Jornal Estado de Minas

editorial

Políticas sociais na berlinda



A Constituição de 1988  (artigo 227) determina que "é dever da família, da sociedade e do Estado assegurar à criança, ao adolescente e ao jovem, com absoluta prioridade, o direito à vida, à saúde, à alimentação, à educação, ao lazer, à profissionalização, à cultura, à dignidade, ao respeito, à liberdade e à convivência familiar e comunitária, além de colocá-los a salvo de toda forma de negligência, discriminação, exploração, violência, crueldade e opressão".  A realidade brasileira indica que os sucessivos governos não conseguem, ou são indiferentes, ao que impõe a Carta Magna. 

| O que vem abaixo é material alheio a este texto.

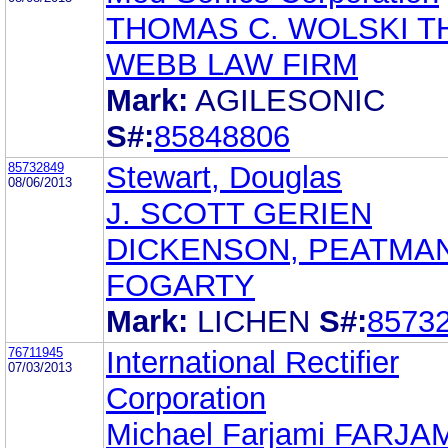
THOMAS C. WOLSKI T
WEBB LAW FIRM
Mark:
AGILESONIC
S#:
85848806
85732849
Stewart, Douglas
08/06/2013
J. SCOTT GERIEN
DICKENSON, PEATMA
FOGARTY
Mark:
LICHEN
S#:
8573
76711945
International Rectifier
07/03/2013
Corporation
Michael Farjami FARJA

Neste ano, quase 800 mil crianças e jovens estão fora da sala de aula – e esse quadro não deverá ser alterado no próximo ano. Os motivos são os mais variados, entre eles a dificuldade de aprendizado e a necessidade de trabalhar precocemente  para colaborar com as despesas da família. Essa é a  realidade de 1,7 milhão de crianças e adolescentes – entre cinco e 17 anos – que trocaram a escola por um emprego tanto no campo quanto nas cidades. Instituições voltadas ao público infantojuvenil preveem que esse contingente poderá chegar a 8,9 milhões. Os danos físicos e psicológicos do trabalho precoce são muitos. Destacam-se: fadiga excessiva, problemas respiratórios, doenças causadas por agrotóxicos, lesões e deformidades na coluna, alergias, distúrbios do sono, irritabilidade.

As crianças com desenvolvimento integral saudável durante os primeiros anos de vida têm maior facilidade de adaptação a diferentes ambientes ou para adquirir novos conhecimentos, o que contribui para se tornarem cidadãos responsáveis. O quadro atual indica que o país está na contramão do que preconiza a professora Monica Maria Vasconcelos, chefe do Departamento de Pediatria  da Faculdade de Medicina da Universidade Federal de Minas Gerais. 

Os cortes feitos no Orçamento de 2023 sugerem que a situação será agravada. Os R$ 5,53 bilhões  destinados à alimentação escolar foram reduzidos em 97,5%. O gasto diário por aluno se manterá congelado – R$ 0,36 para crianças, e R$ 0,53 para os da pré-escola. O valor é insuficiente para meninos e meninas que têm a merenda como principal refeição do dia, principalmente aqueles que estão entre os 33,1 milhões de famintos. No geral, o orçamento da educação para 2023 ficou em R$ 147,4 bilhões para o próximo ano, valor inferior aos R$ 151,9 bilhões deste ano.





Na saúde, os cortes orçamentários afetarão crianças, jovens e adultos das camadas mais vulneráveis social e economicamente. O maior impacto será na farmácia popular. O orçamento estimado em R$ 2,04 bilhões caiu para R$ 842 milhões. Pacientes – crianças, jovens e adultos – com hipertensão, diabetes e outras comorbidades crônicas poderão enfrentar dificuldades de acesso aos medicamentos de uso contínuo.

Apesar de todos os problemas sociais causados pela pandemia de COVID-19, o governo reduziu drasticamente o orçamento do Sistema Único de Assistência Social (Suas). Passou dos R$ 2,5 bilhões, em 2019, para R$ 205 milhões. A decisão levou o Conselho Nacional de Assistência Social a pedir socorro à Comissão Mista do Orçamento, por entender que uma das consequências do corte será a precarização na prestação de serviço e dos benefícios de prestação continuada.

Todas essas dificuldades, entre muitas outras no campo social, que envolvem crianças e adolescentes, compõem um gigantesco desafio para o próximo governo. Impõem-se ao governante formular e executar políticas públicas que eliminem a ideia de que, no Brasil, há sempre uma forma de tornar o ruim muito pior.